- WHAT YOU HAVE TO DO -
Quote the data exactly, first line to the line containing "Logopedické pomůcky", with no pictures.

[Saved entries]
'''

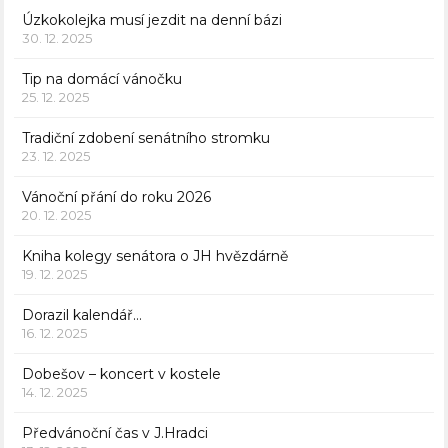
Úzkokolejka musí jezdit na denní bázi
30. 12. 2025
Tip na domácí vánočku
25. 12. 2025
Tradiční zdobení senátního stromku
23. 12. 2025
Vánoční přání do roku 2026
20. 12. 2025
Kniha kolegy senátora o JH hvězdárně
19. 12. 2025
Dorazil kalendář…
16. 12. 2025
Dobešov – koncert v kostele
14. 12. 2025
Předvánoční čas v J.Hradci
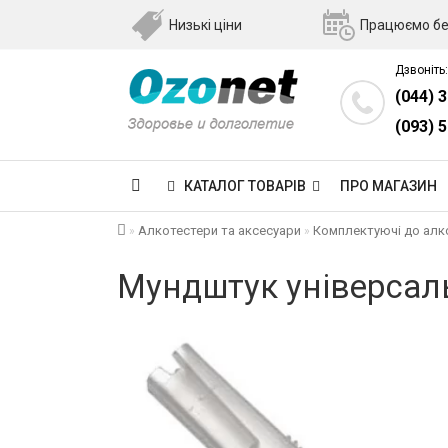
Низькі ціни
Працюємо бе
Дзвоніть:
(044) 
(093) 
КАТАЛОГ ТОВАРІВ
ПРО МАГАЗИН
Алкотестери та аксесуари
Комплектуючі до алк
Мундштук універсаль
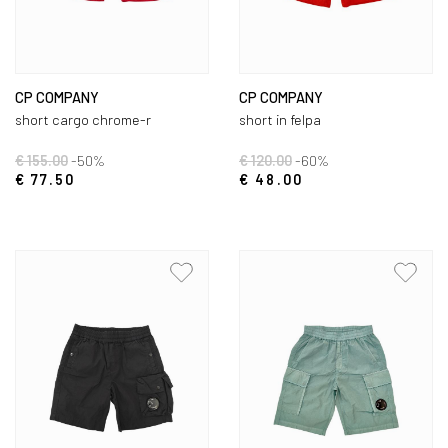
CP COMPANY
CP COMPANY
short cargo chrome-r
short in felpa
€ 155.00
-50%
€ 120.00
-60%
€ 77.50
€ 48.00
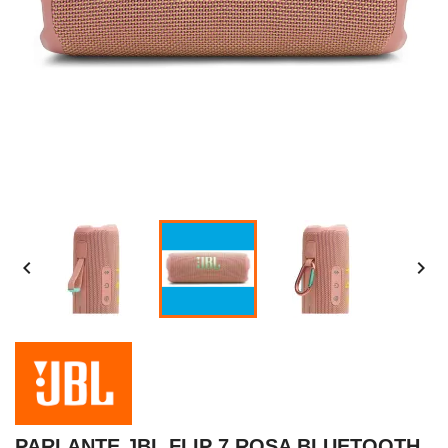


PARLANTE JBL FLIP 7 ROSA BLUETOOTH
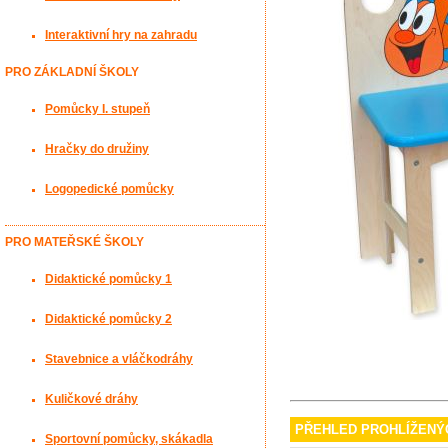
Interaktivní hry na zahradu
PRO ZÁKLADNÍ ŠKOLY
Pomůcky I. stupeň
Hračky do družiny
Logopedické pomůcky
PRO MATEŘSKÉ ŠKOLY
Didaktické pomůcky 1
Didaktické pomůcky 2
Stavebnice a vláčkodráhy
Kuličkové dráhy
PŘEHLED PROHLÍŽENÝ
Sportovní pomůcky, skákadla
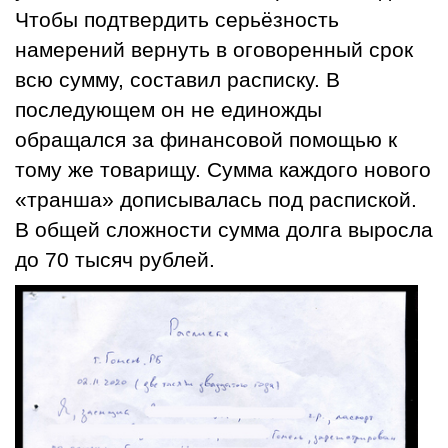
Чтобы подтвердить серьёзность
намерений вернуть в оговоренный срок
всю сумму, составил расписку. В
последующем он не единожды
обращался за финансовой помощью к
тому же товарищу. Сумма каждого нового
«транша» дописывалась под распиской.
В общей сложности сумма долга выросла
до 70 тысяч рублей.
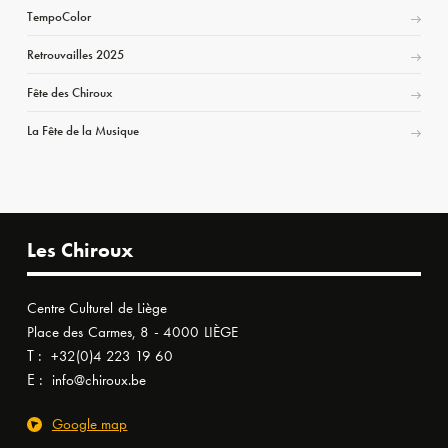
TempoColor
Retrouvailles 2025
Fête des Chiroux
La Fête de la Musique
Les Chiroux
Centre Culturel de Liège
Place des Carmes, 8 - 4000 LIÈGE
T :
+32(0)4 223 19 60
E :
info@chiroux.be
Google map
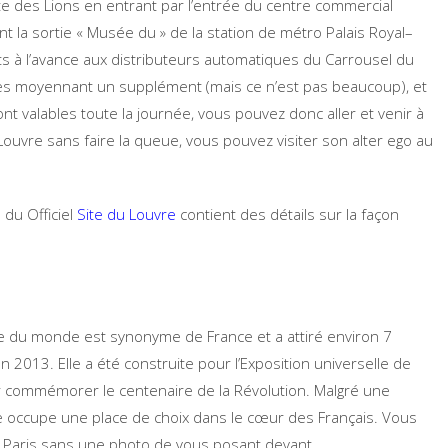
rte des Lions en entrant par l’entrée du centre commercial
nt la sortie « Musée du » de la station de métro Palais Royal–
s à l’avance aux distributeurs automatiques du Carrousel du
ores moyennant un supplément (mais ce n’est pas beaucoup), et
ont valables toute la journée, vous pouvez donc aller et venir à
 Louvre sans faire la queue, vous pouvez visiter son alter ego au
du Officiel
Site du Louvre
contient des détails sur la façon
re du monde est synonyme de France et a attiré environ 7
en 2013. Elle a été construite pour l’Exposition universelle de
 commémorer le centenaire de la Révolution. Malgré une
elle occupe une place de choix dans le cœur des Français. Vous
à Paris sans une photo de vous posant devant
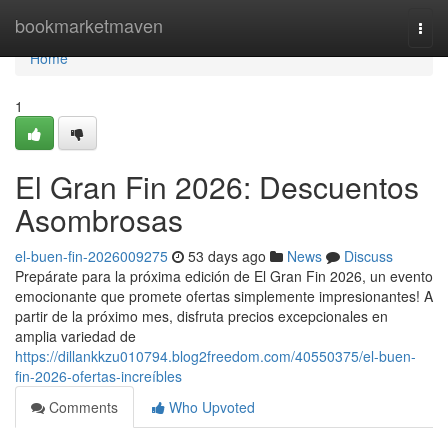
Home
bookmarketmaven
Togg
navi
Home
1
El Gran Fin 2026: Descuentos
Asombrosas
el-buen-fin-2026009275
53 days ago
News
Discuss
Prepárate para la próxima edición de El Gran Fin 2026, un evento
emocionante que promete ofertas simplemente impresionantes! A
partir de la próximo mes, disfruta precios excepcionales en
amplia variedad de
https://dillankkzu010794.blog2freedom.com/40550375/el-buen-
fin-2026-ofertas-increíbles
Comments
Who Upvoted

'''

- ANSWER SECTION -
Úzkokolejka musí jezdit na denní bázi
30. 12. 2025
Tip na domácí vánočku
25. 12. 2025
Tradiční zdobení senátního stromku
23. 12. 2025
Vánoční přání do roku 2026
20. 12. 2025
Kniha kolegy senátora o JH hvězdárně
19. 12. 2025
Dorazil kalendář…
16. 12. 2025
Dobešov – koncert v kostele
14. 12. 2025
Předvánoční čas v J.Hradci
Низькі ціни
Працюємо бе
Дзвоніть:
(044) 
(093) 
КАТАЛОГ ТОВАРІВ
ПРО МАГАЗИН
Алкотестери та аксесуари
Комплектуючі до алк
Мундштук універсаль
CP COMPANY
CP COMPANY
short cargo chrome-r
short in felpa
€ 155.00
-50%
€ 120.00
-60%
€ 77.50
€ 48.00


PARLANTE JBL FLIP 7 ROSA BLUETOOTH
Interaktivní hry na zahradu
PRO ZÁKLADNÍ ŠKOLY
Pomůcky I. stupeň
Hračky do družiny
Logopedické pomůcky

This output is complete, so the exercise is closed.